November 08, 2024
MEN'S COLLEGE HOCKEY

Shields’ scoring aided by one-timers

WORCESTER, Mass. – First-year right winger Colin Shields’ 28 goals are the most scored by a University of Maine player in a single season since Brad Purdie notched 29 during the 1994-95 season. He is tied for fifth in the country in goals and his 13 power-play goals have him tied for second in the nation.

Several of Shields’ goals this season have come on one-timers. Like many top goal scorers, he has the ability to fire the puck accurately and with exceptional pace without stopping it first. One-timers are tougher for goalies to stop. They are released so quickly, goalies don’t have time to get themselves set.

What’s the key to a one-timer?

“You have to time it right and you want to make sure the puck is nice and close to your body. You want your shoulder right over the puck and you want to get all of your weight behind it. You shift your weight from the back foot to the front foot,” said Shields, who has keyed a resurgent Maine power play since being put at the point six games ago.

Maine is 11-for-31 with the man advantage (35.5 percent) and Shields has three power-play goals and three assists.

He also said it is important to make contact with the puck on the down swing rather than the upswing.

“You don’t want to hit too much ice behind the puck, but it’s all right to do so on your follow-through [after the puck has been struck],” said Shields.

Expansion to 16 teams likely in 2003

Bids are already coming in to host next year’s NCAA Hockey Tournament regionals and, according to NCAA Ice Hockey Committee chairman Jack McDonald, the athletic director at Quinnipiac University (Conn.), it appears a very good bet that the NCAA will approve the expansion to 16 teams for next season.

The NCAA Division I softball tournament will be expanded from 48 to 64 teams and the men’s lacrosse tourney, like hockey, will go from 12 to 16 teams.

But it could be presumptuous to assume that there will be four, four-team regionals.

“It’s most likely that it will be four, four-team regionals, but we also need to take a look at other options,” said McDonald. “We want to walk before we run. We don’t want to end up with four half-filled buildings.”

He said they will begin looking at regional site bids in June.

“We’ll get buildings. It’s just a matter of filling them. We’re more worried about the West,” said McDonald.

There are no worries for McDonald and his committee this season.

“All six dates are sold out. That has never happened before,” said McDonald, referring to the two regional dates in Worcester and Ann Arbor, Mich., and the Frozen Four in St. Paul, Minn., April 4-6.

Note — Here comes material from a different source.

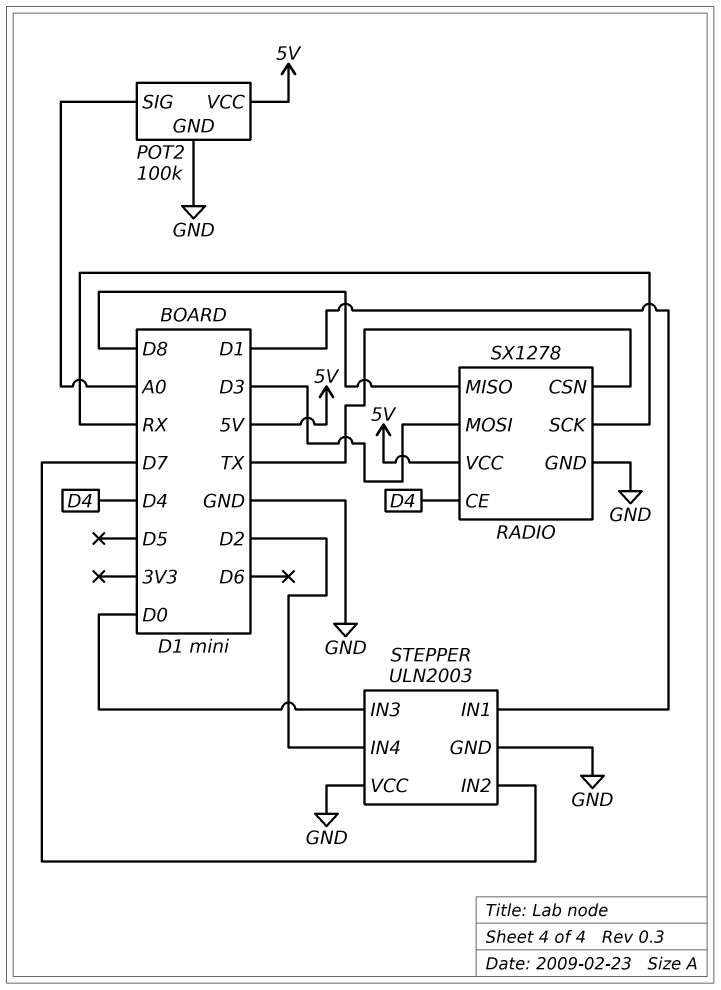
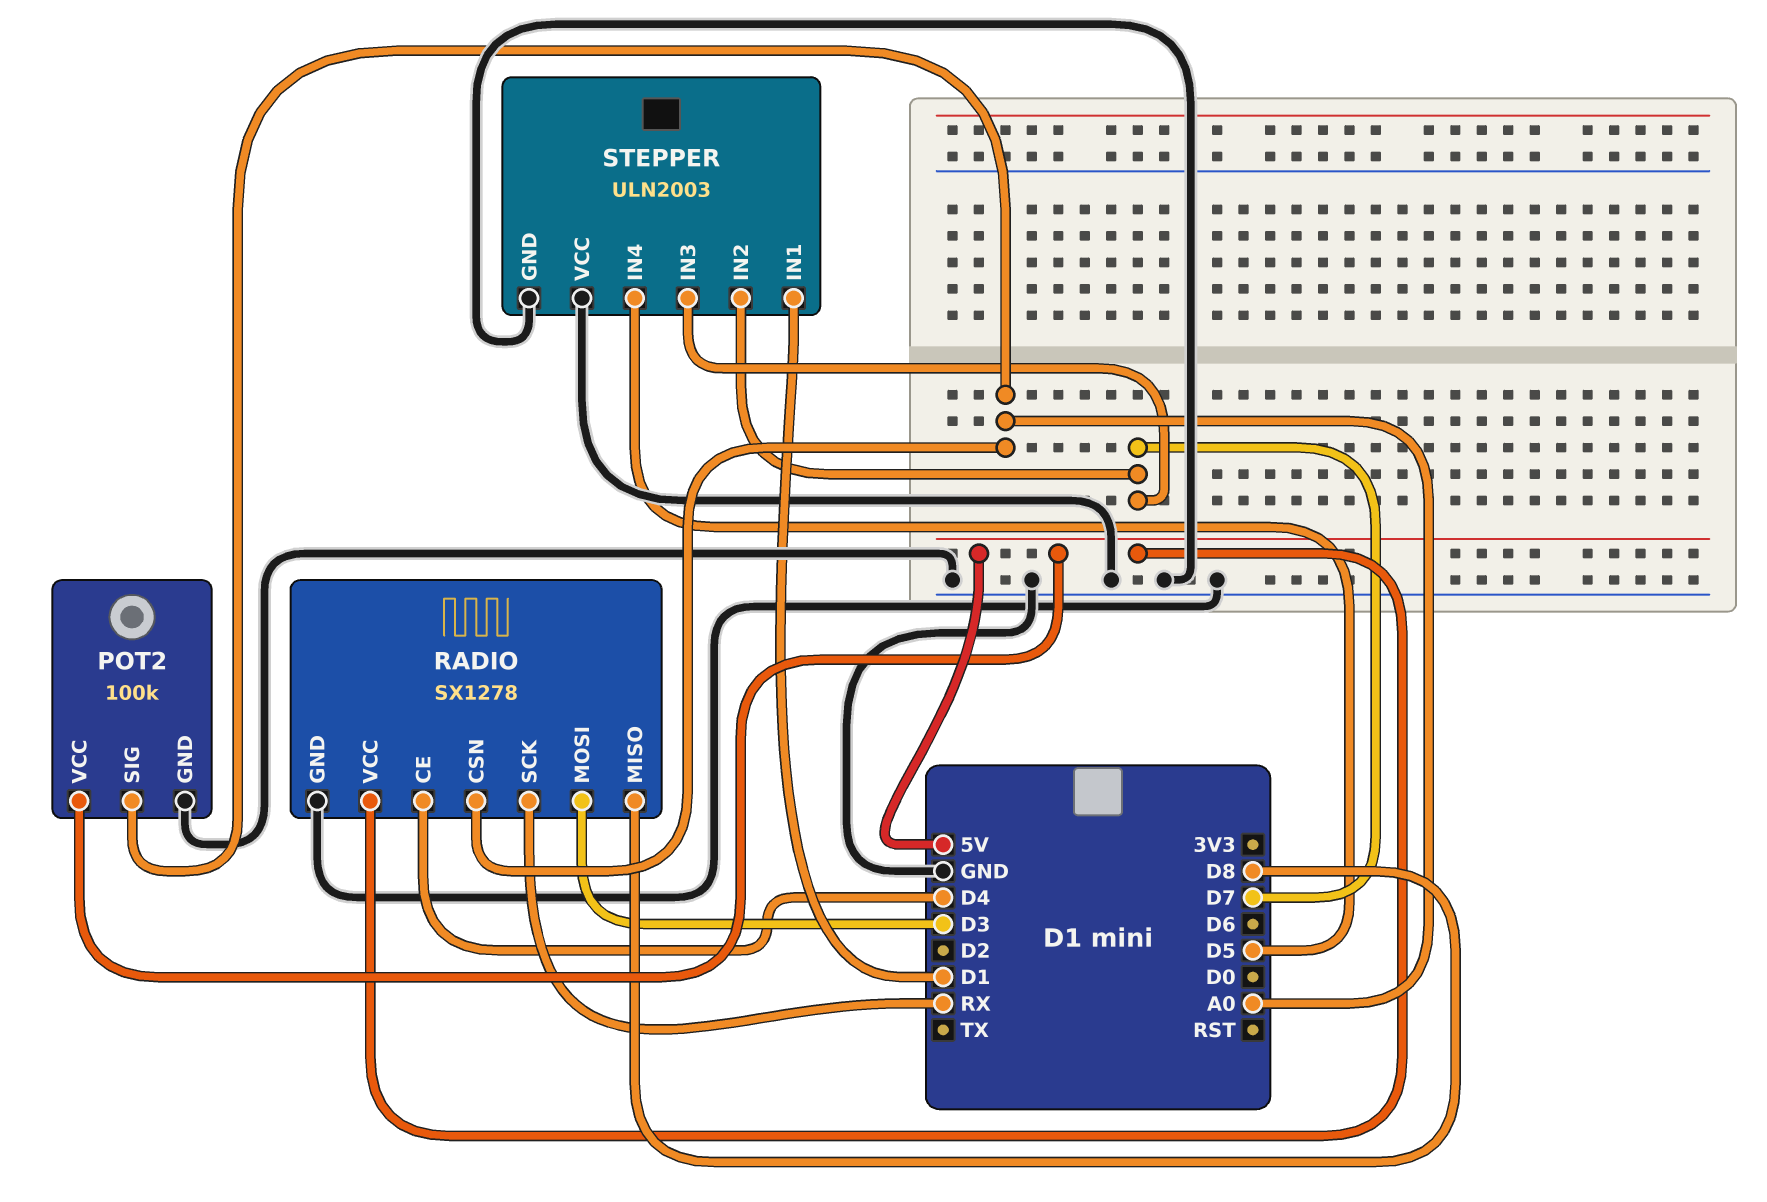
RADIO pin CSN: TX -> A0
STEPPER pin IN3: D0 -> D7
STEPPER pin IN4: D2 -> D5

McDonald said College Hockey America is likely to get the sixth automatic qualifier next season. The tourney champs in Hockey East, ECAC, MAAC, WCHA, and CCHA received automatic berths this year.

Walsh still in players’ minds

University of Maine senior right winger Niko Dimitrakos said former Maine coach Shawn Walsh, who died of complications from kidney cancer on Sept. 24, is still very much on the minds of the players.

“This was his time of year and he passed that on to us,” said Dimitrakos. “He always told us don’t worry if you lose in the Hockey East semifinals or finals, our goal is to make the NCAA Tournament and to win the national title. The last time we won the national championship [1999], we didn’t win the Hockey East regular-season title or the Hockey East tournament.”

MacDonald aids Quinnipiac player

Josh MacDonald of Millinocket, the University of Maine equipment manager and skate sharpener, gave a helping hand to Quinnipiac sophomore defenseman Wade Winkler Friday.

Winkler needed his blade riveted to his boot and MacDonald was more than happy to oblige after Braves coach Rand Pecknold asked for his help.

“It was no big deal. They didn’t have an equipment guy with them,” said MacDonald, a fifth-year student at Maine.

MacDonald joked that if Harvard coach Mark Mazzoleni had made the same request, his answer might have been different.

Maine and Harvard meet in Saturday’s first-round game at noon in the NCAA Tournament’s Eastern Regional.